MATERIAL FOR THE TASK —
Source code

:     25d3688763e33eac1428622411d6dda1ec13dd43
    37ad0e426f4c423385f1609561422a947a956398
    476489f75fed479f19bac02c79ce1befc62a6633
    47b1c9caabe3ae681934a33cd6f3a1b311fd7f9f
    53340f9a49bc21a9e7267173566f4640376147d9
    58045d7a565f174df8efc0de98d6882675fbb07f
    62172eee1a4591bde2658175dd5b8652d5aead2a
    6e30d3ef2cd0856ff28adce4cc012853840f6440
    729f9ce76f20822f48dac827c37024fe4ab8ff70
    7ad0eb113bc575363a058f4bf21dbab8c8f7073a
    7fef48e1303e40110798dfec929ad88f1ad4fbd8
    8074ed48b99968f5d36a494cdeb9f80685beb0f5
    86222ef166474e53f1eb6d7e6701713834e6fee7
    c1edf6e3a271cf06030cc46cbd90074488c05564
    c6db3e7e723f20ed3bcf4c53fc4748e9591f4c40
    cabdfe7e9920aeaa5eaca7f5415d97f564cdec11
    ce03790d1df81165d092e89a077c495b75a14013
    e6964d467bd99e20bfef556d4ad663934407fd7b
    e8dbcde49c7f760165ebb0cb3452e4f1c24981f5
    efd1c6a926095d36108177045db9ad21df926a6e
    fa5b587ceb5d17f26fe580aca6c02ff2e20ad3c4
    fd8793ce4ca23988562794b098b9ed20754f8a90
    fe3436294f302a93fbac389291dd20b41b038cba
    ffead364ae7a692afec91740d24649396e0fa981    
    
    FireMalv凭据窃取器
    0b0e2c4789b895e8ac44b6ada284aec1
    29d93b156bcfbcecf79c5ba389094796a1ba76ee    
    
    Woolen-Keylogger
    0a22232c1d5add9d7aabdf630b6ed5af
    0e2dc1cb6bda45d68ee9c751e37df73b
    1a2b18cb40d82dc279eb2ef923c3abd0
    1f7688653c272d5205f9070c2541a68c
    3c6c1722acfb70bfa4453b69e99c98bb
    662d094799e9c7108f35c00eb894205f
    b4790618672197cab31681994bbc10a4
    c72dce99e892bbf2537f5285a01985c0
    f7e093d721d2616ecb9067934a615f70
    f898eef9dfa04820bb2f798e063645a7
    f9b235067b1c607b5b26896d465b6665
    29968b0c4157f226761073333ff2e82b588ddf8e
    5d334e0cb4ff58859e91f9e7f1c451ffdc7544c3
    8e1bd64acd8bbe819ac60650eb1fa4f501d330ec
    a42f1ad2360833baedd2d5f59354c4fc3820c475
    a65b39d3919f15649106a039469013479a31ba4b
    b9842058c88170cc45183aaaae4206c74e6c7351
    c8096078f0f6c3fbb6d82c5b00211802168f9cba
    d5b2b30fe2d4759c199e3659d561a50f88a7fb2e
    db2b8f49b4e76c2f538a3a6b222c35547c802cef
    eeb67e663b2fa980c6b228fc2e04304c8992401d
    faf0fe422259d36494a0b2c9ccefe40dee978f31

--

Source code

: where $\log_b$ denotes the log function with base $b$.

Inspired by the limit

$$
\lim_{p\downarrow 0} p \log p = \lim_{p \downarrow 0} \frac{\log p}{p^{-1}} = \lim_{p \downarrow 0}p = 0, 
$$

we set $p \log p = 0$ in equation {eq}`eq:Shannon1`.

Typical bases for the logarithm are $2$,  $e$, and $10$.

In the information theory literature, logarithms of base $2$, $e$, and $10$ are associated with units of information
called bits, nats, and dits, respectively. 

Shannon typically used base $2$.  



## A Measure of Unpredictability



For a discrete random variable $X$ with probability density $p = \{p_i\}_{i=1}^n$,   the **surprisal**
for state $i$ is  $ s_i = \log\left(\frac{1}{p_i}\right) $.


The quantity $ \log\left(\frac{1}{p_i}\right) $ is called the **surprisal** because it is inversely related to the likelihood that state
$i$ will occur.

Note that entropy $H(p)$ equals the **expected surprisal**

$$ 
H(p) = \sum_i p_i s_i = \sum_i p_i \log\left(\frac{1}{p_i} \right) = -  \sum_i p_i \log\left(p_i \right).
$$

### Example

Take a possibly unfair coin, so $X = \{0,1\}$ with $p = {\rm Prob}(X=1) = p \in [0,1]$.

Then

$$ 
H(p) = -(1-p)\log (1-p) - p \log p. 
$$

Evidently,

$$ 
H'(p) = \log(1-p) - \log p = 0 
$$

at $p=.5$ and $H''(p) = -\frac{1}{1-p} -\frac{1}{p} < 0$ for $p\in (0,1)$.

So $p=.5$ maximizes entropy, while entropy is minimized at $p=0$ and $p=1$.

YOUR GOAL — Whenever a line of the material above contains the string "entropy", copy that line out.

REPLY TO THE EXERCISE —
Note that entropy $H(p)$ equals the **expected surprisal**
So $p=.5$ maximizes entropy, while entropy is minimized at $p=0$ and $p=1$.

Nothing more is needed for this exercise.